◆ **Activity 1**
Please state whether each statement below agrees with the passage on Mn²⁺-doped C₆H₁₄N₂CdBr₄. Answer each with yes or no, and quote the words from the passage that decide it. (a) At the 25% doping level the bandgap is 3.66 eV. (b) The 627 nm emission becomes stronger as the temperature rises. (c) After a full heating and cooling cycle, the luminescence intensity stays well below its original level.
◆ **Activity 2**
Extend the passage on Mn²⁺-doped C₆H₁₄N₂CdBr₄, picking up after its final sentence.

◆ **Passage for review**
At a 25% (x = 0.25) Mn²⁺ doping concentration, the VBM charge distribution remains focused on the [MnBr₄]²⁻ units, with an interesting observation of charge distribution in the organic component, particularly on nitrogen atoms (Fig. 5c and d). The CBM charge distribution is similar to that of 12.5% (x = 0.125) doping, being concentrated on [CdBr₄]²⁻ with less distribution on [MnBr₄]²⁻. The bandgap value of 3.66 eV for this doping level is consistent with the trend of reduced bandgap values observed with increasing Mn²⁺ doping. The DOS for the spin-up configuration at this doping level is similar to that of the 12.5% (x = 0.125) doping scenario, with the VBM and CBM influenced by the same orbitals. The spin-down configuration (Fig. S10†) exhibits a VBM charge concentration on Br⁻ and a CBM charge concentration on [CdBr₄]²⁻, with a partial distribution on [MnBr₄]²⁻. The orbital contributions to the VBM and CBM in the spin-down state are analogous to those at the 12.5% (x = 0.125) doping level. Thus, the DFT calculations provide insights into the electronic structure and the effects of Mn²⁺ doping on the bandgap and charge distribution in C₆H₁₄N₂CdBr₄ single crystals. The findings elucidate the role of inter-motif coupling and the impact of Mn²⁺-doping on the electronic properties, which are crucial for understanding the luminescent behavior of Mn²⁺.

3.4. Investigation on the thermal stability of Mn²⁺-doped C₆H₁₄N₂CdBr₄

The investigation into the temperature-dependent luminescent properties of C₆H₁₄N₂Cd_1−xMn_xBr₄ provides valuable insights into the performance under varying thermal conditions. The emission spectra of the C₆H₁₄N₂Cd_0.50Mn_0.50Br₄, in particular, exhibit intriguing behavior across the 298–453 K temperature range (Fig. 6a and b). As the temperature increases, the 525 nm (peak 1) emission intensifies, while the 627 nm (peak 2) emission diminishes, with the latter almost vanishing at 453 K, leaving the green emission peak dominant. This observation contradicts the typical luminescence quenching effect observed with increasing temperature. Instead, the crystal continues to emit a bright green light even at elevated temperatures. This phenomenon can be attributed to lattice expansion at higher temperatures, which increases the Mn²⁺–Mn²⁺ distance, thereby reducing the probability of concentration quenching.^26,31 The unusual increase in intensity of the 525 nm peak (peak 1) at high temperatures suggests that the material possesses unique properties that could be harnessed for information encryption under extreme temperature conditions. The normalized integrated PL intensity of the two emissions demonstrates the reversible thermal effect on the luminescence intensity (Fig. 6c and d). The intensity of both emissions varies with temperature, and after a complete heating and cooling cycle, the luminescence intensity of the sample is largely restored to its original state. This reversibility indicates the robustness of the PL properties of the as-obtained crystal against thermal cycling, which is a desirable trait for applications requiring thermal stability.

Fig. 6 (a and b) Temperature-dependent emission spectra of C₆H₁₄N₂Cd_0.50Mn_0.50Br₄ during the heating and cooling processes. (c and d) The corresponding normalized integrated PL intensity of peak 1 and peak 2 at various temperatures during heating and cooling, respectively. (e) PL spectra and the corresponding (f) FWHM of C₆H₁₄N₂Cd_0.50Mn_0.50Br₄ crystals varied from 77 to 298 K.

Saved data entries
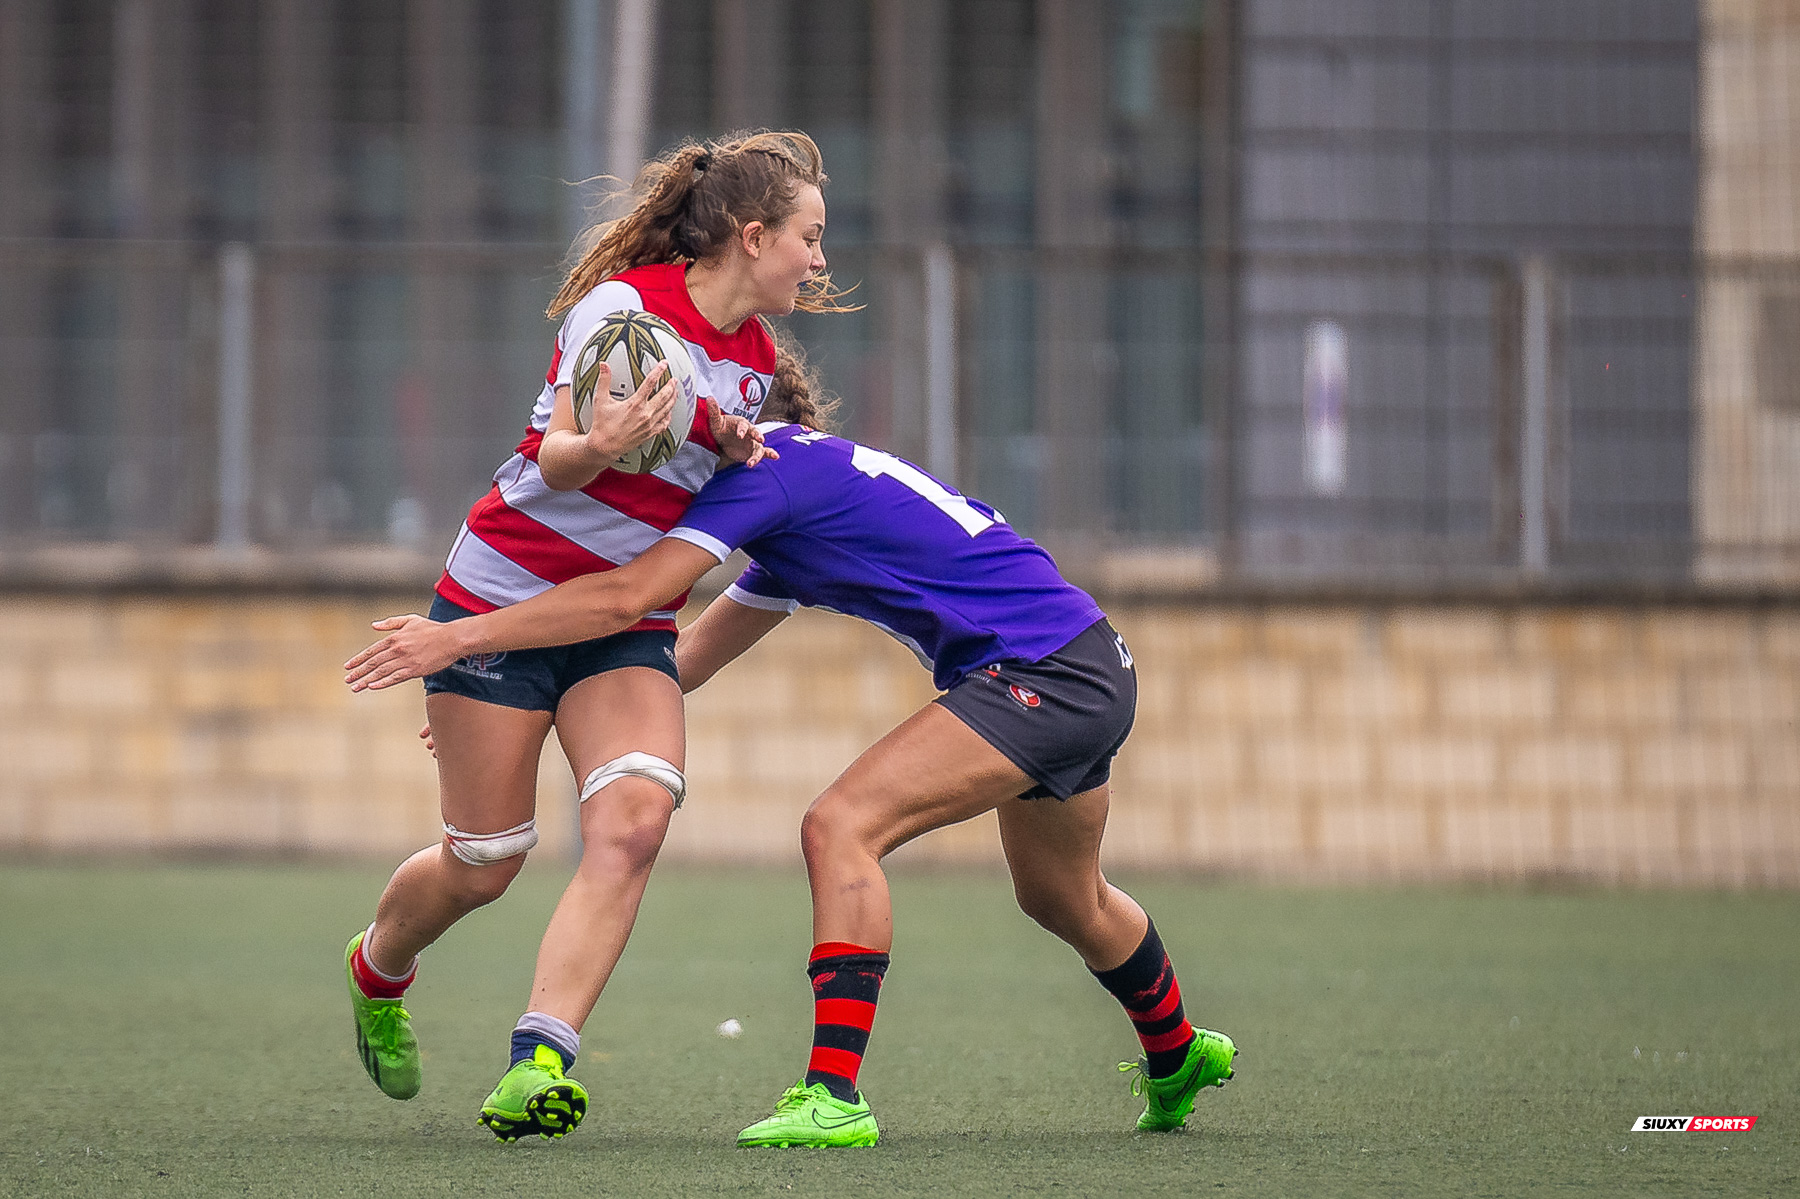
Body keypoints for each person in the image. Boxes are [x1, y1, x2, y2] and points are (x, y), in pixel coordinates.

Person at [343, 376, 1239, 1147]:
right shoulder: (804, 486)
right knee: (1063, 896)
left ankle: (833, 1095)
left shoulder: (762, 474)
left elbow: (630, 596)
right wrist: (510, 708)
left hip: (1039, 673)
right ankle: (1177, 1049)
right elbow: (681, 661)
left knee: (841, 826)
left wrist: (461, 641)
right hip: (1090, 660)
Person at [341, 129, 851, 1143]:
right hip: (500, 597)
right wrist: (600, 443)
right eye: (810, 236)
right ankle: (377, 966)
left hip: (625, 621)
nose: (820, 258)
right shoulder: (620, 313)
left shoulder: (754, 363)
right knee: (486, 859)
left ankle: (539, 1060)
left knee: (635, 820)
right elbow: (560, 460)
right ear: (753, 237)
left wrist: (729, 446)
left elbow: (691, 474)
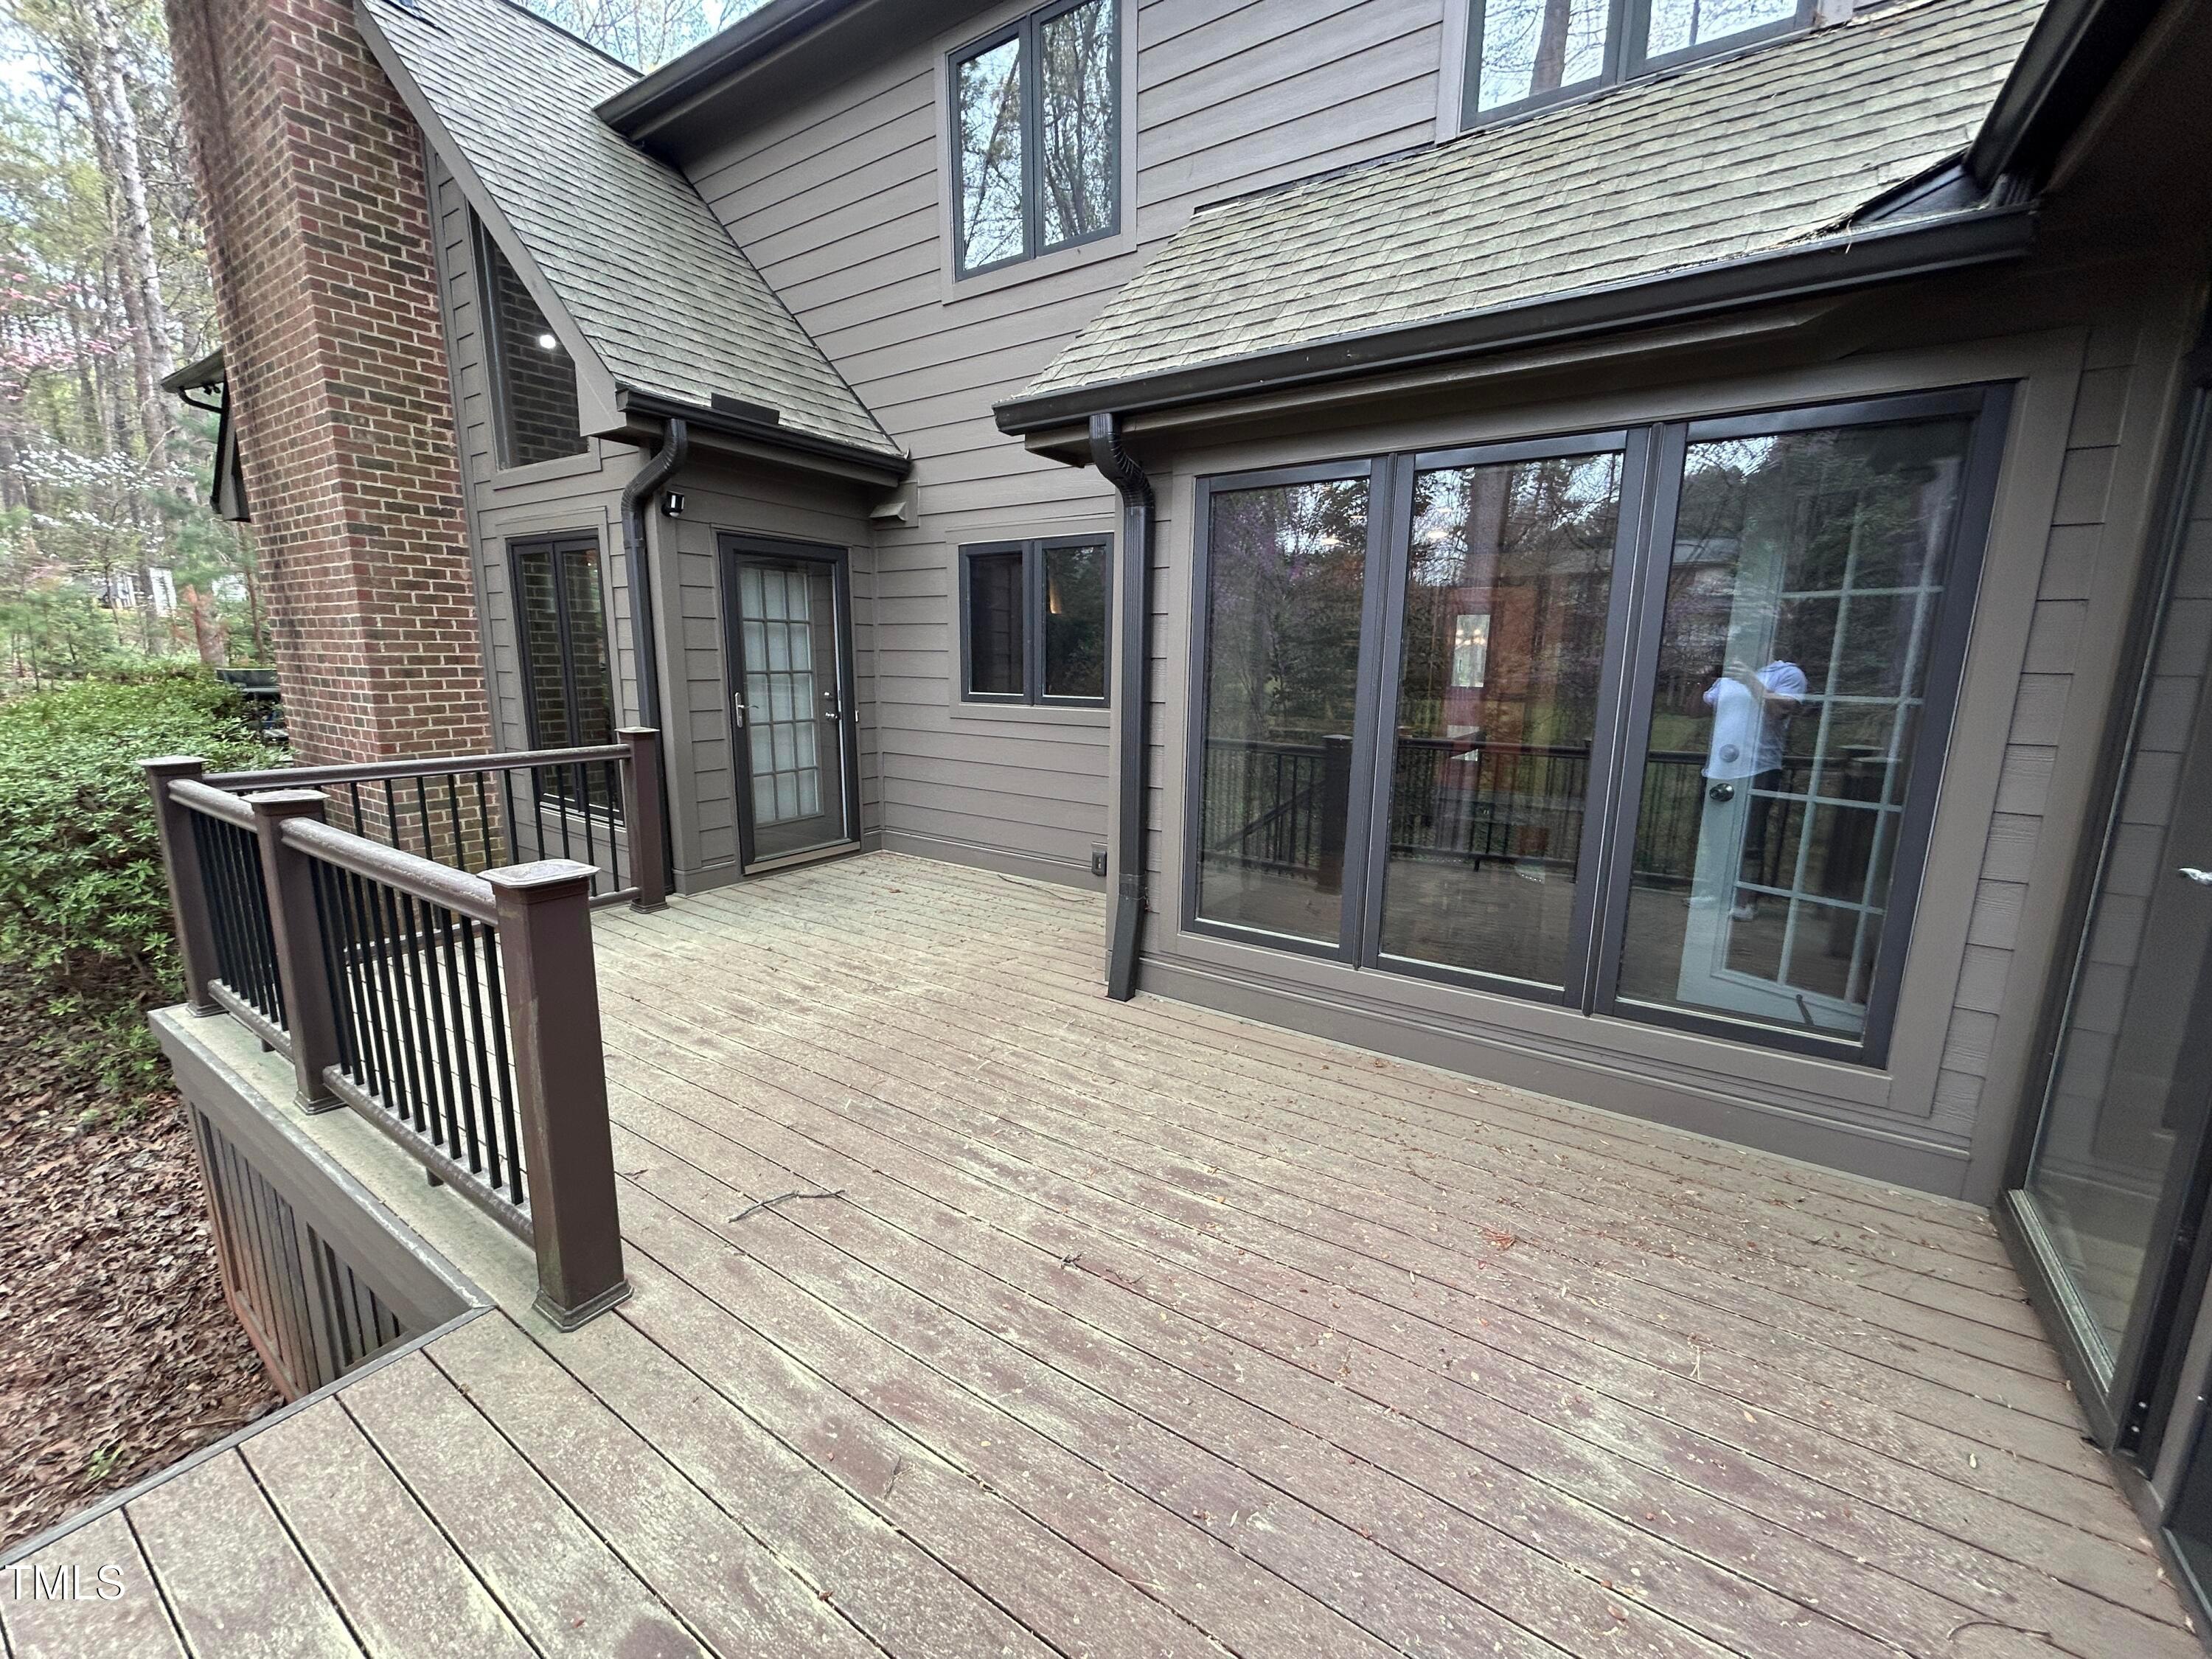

◆ **Exercise response 1**
(a) Yes: "The bandgap value of 3.66 eV for this doping level"
(b) No: "the 627 nm (peak 2) emission diminishes"
(c) No: "the luminescence intensity of the sample is largely restored to its original state"

◆ **Exercise response 2**
The low-temperature spectra of the C₆H₁₄N₂Cd_0.50Mn_0.50Br₄ sample reveal that as the temperature decreases from 298 K to 77 K, both the 525 nm (peak 1) and 627 nm (peak 2) emission peaks increase in intensity, with the 525 nm (peak 1) emission showing a significantly greater enhancement (Fig. 6e). At 77 K, the green emission is dominant, and this enhancement is attributed to the reduced lattice vibrations which facilitate a more efficient radiative recombination process in isolated [MnBr₄]²⁻ tetrahedra.^32,33 In summary, the temperature-dependent studies highlight the unique luminescent behavior of C₆H₁₄N₂Cd_0.50Mn_0.50Br₄, which includes the counterintuitive increase in emission intensity at high temperatures and the reversible luminescence response to thermal cycling.

The Huang–Rhys factor (S), which quantifies the electron–phonon coupling strength, is deduced from the fitting of the emission spectra of C₆H₁₄N₂Cd_0.50Mn_0.50Br₄ (Fig. 6f). To further analyze this interaction, we fit the relationship between the full width at half maximum (FWHM) and temperature using the following equation:³³

where S is Huang–Rhys factor, ℏω_phonon is the phonon frequency, and k is the Boltzmann constant. The S values obtained for the 525 nm and 627 nm emission peaks are 3.05 and 14.30, respectively. The lower S value for the 525 nm emission peak suggests weak spin–orbit coupling within the isolated [MnBr₄]²⁻ tetrahedra. Conversely, the higher S value for the 627 nm emission peak indicates a stronger magnetic coupling between closely spaced [MnBr₄]²⁻ tetrahedra, which is indicative of a more pronounced interaction affecting the luminescent properties.

The thermogravimetric analysis curves for both undoped and 50% Mn²⁺-doped crystals are largely congruent, showing no significant weight loss below 331 °C (Fig. S11†). Upon further heating, the initial weight loss of 43% is attributed to the decomposition of the organic component. The second stage of weight loss is 46%, with the decomposition temperatures for the undoped and doped samples being 472 °C and 492 °C, respectively. The improved thermal stability observed in the doped sample suggests that the incorporation of Mn²⁺ ions enhances the overall stability of the material against thermal degradation.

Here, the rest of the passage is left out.